(Beginning of Supplied information)

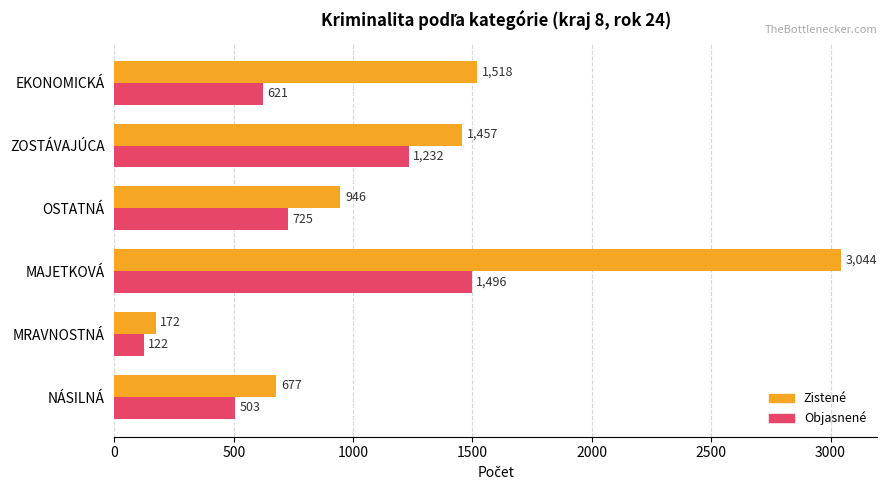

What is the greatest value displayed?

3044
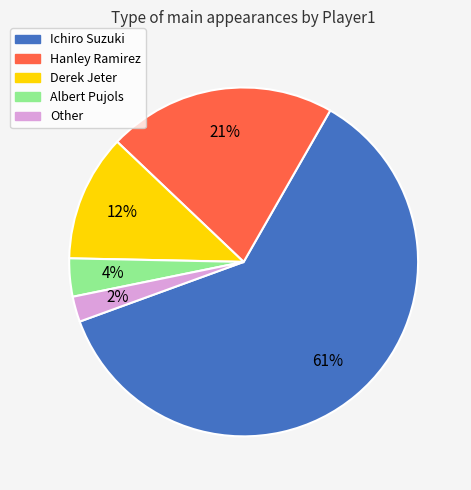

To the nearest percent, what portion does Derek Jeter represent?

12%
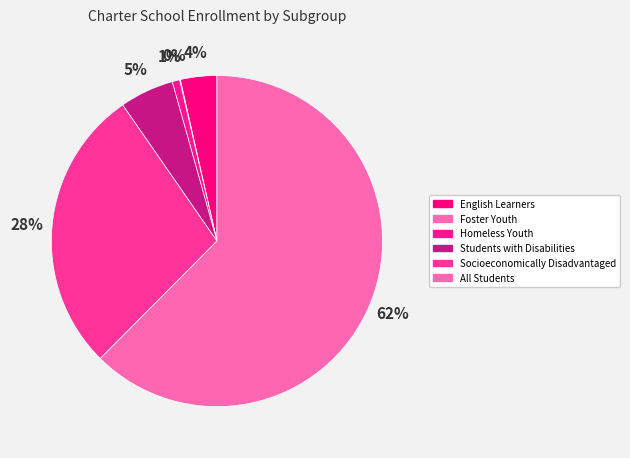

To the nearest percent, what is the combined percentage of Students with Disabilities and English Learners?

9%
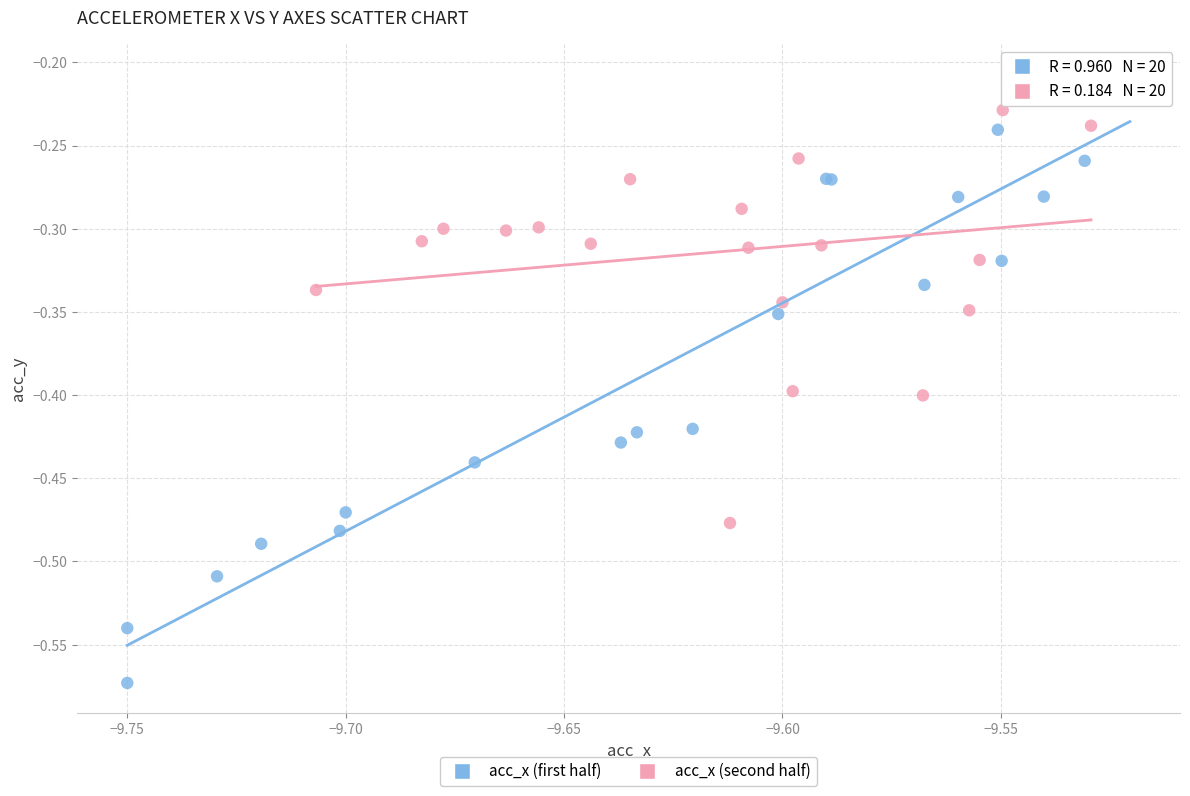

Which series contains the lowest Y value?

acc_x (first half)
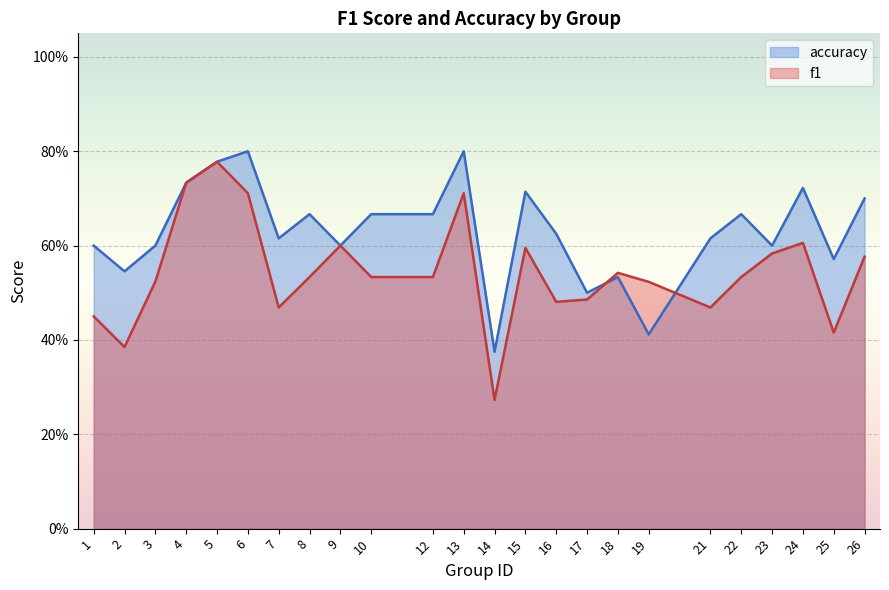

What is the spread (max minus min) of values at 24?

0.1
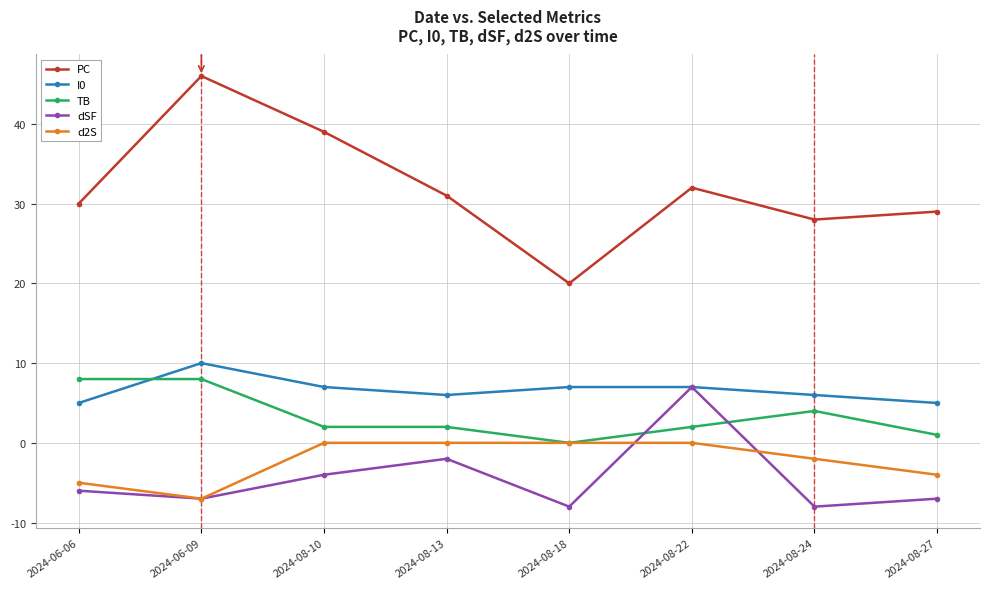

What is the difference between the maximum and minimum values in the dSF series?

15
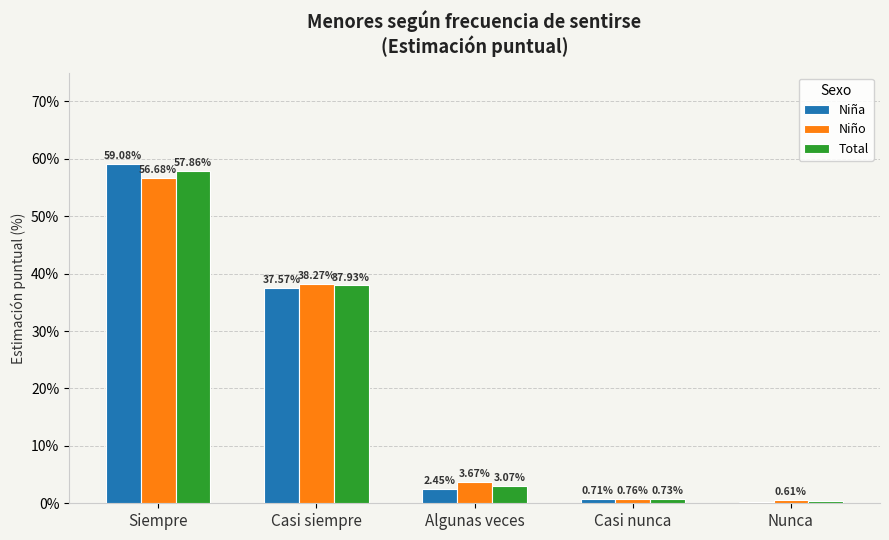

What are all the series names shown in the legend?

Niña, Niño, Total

(End of Supplied information)
(Beginning of Supplied information)

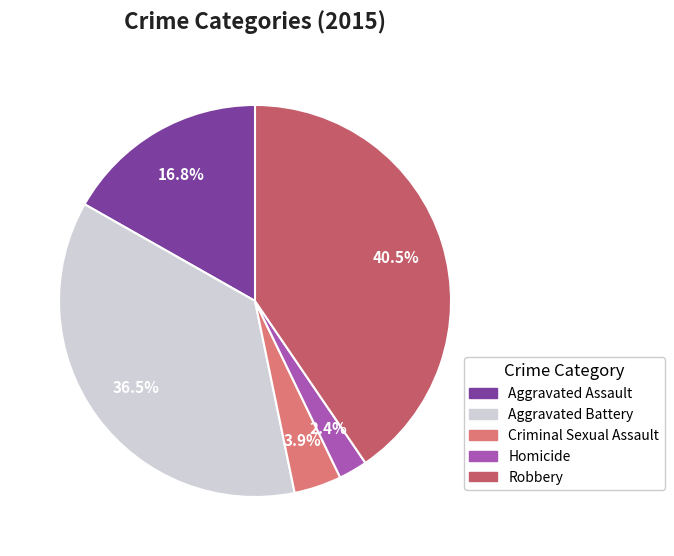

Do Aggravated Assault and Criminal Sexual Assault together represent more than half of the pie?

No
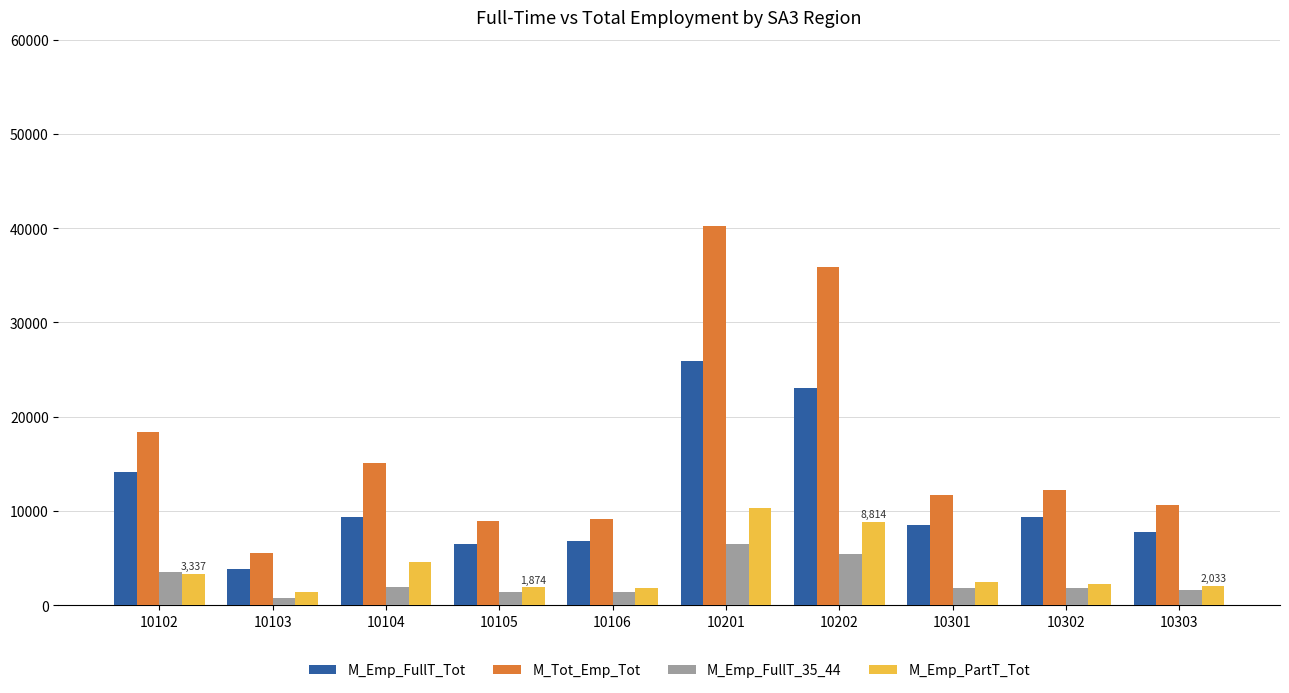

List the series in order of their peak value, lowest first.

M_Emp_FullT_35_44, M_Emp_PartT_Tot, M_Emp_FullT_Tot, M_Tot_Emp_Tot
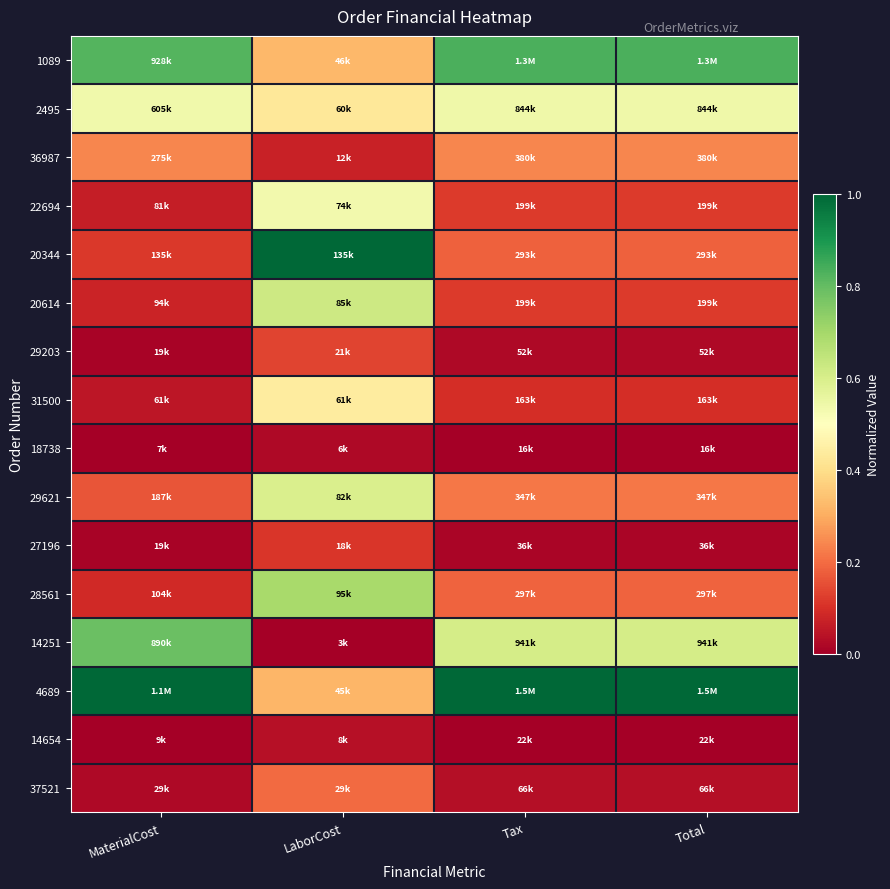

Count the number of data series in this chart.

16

(End of Supplied information)
(Beginning of Supplied information)

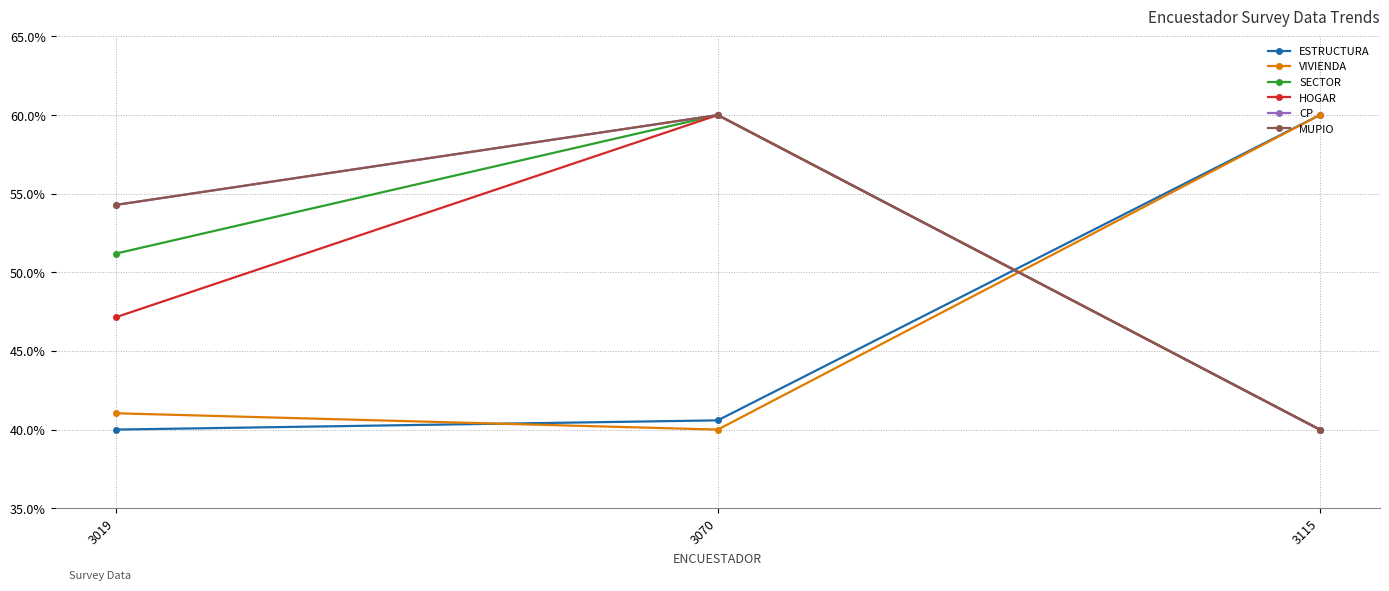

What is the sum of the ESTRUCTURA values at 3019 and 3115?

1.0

(End of Supplied information)

Your objective:
Lay out the entries as a numbered list, from the line containing "What is the greatest value displayed?" up to and including the line containing "What are all". Omit blank lines and leave out the pictures.

Solution to the problem:
1. What is the greatest value displayed?
2. 3044
3. To the nearest percent, what portion does Derek Jeter represent?
4. 12%
5. To the nearest percent, what is the combined percentage of Students with Disabilities and English Learners?
6. 9%
7. Which series contains the lowest Y value?
8. acc_x (first half)
9. What is the spread (max minus min) of values at 24?
10. 0.1
11. What is the difference between the maximum and minimum values in the dSF series?
12. 15
13. What are all the series names shown in the legend?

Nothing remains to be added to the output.